Le "succès" du séminaire de la communauté Saint-Martin est-il au cœur de cet accompagnement ?
Oui. La visite pastorale a permis de mettre en lumière "le grand service rendu à l'Église de France au travers des paroisses, sanctuaires et œuvres, que la communauté Saint-Martin porte et déploie", selon Mgr Matthieu Dupont. La communauté Saint-Martin est devenue ces dernières années l’un des plus importants pourvoyeurs de prêtres pour l’Église en France (9 ordinations presbytérales cette année, 7 en 2023, 14 en 2022 ou bien 26 en 2021).

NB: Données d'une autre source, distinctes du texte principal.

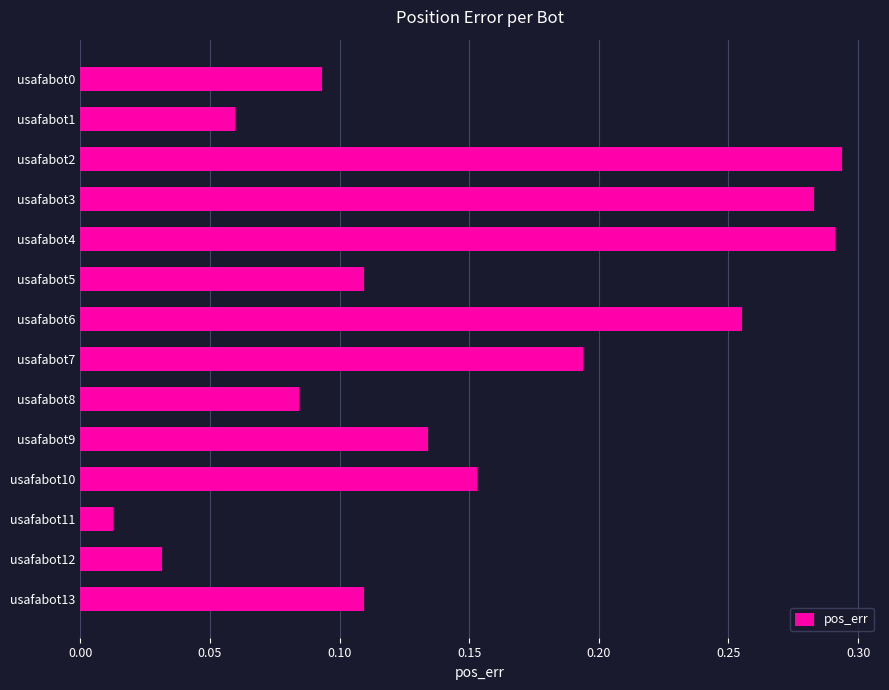

What is the change in value from usafabot4 to usafabot11?

-0.3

Mais le séminaire de la communauté Saint-Martin, qui accueille chaque année un nombre croissant de jeunes hommes se destinant à la prêtrise, nécessite d’être accompagné avec vigilance. "Ce qui est revenu dans le rapport de la visite, c'est parfois la trop grande rapidité avec laquelle un jeune a pu être accepté et entrer à Saint-Martin. Comment la Communauté prend le temps de discerner une entrée ? C’est une des questions que nous aurons à nous poser", confirme le père François-Marie Humann.
Quelles réformes les deux assistants apostoliques pourraient-ils mettre en place ?
Outre ce "travail de vérité" demandé par Rome sur la fondation et les "souffrances vécues", les assistants apostoliques devront aussi accompagner la Communauté sur la question de la pastorale des vocations. Le dicastère pour le clergé pourrait ainsi demander des réformes au niveau du recrutement en demandant à la Communauté de revoir son interprétation de deux documents officiels du Vatican que sont la ratio fondamentalis de Rome qui vise à donner les repères pour la formation des séminaristes dans le monde, et la ratio nationalis qui est son application française. "Si nous avons pu accueillir trop vite, nous sommes prêts à apprendre de nos erreurs", assure Don Paul Préaux. "Il faut savoir se remettre en cause et toujours veiller à progresser, car l’accueil d’une vocation est un travail complexe, qui nous demande de respecter chacun comme un cas unique."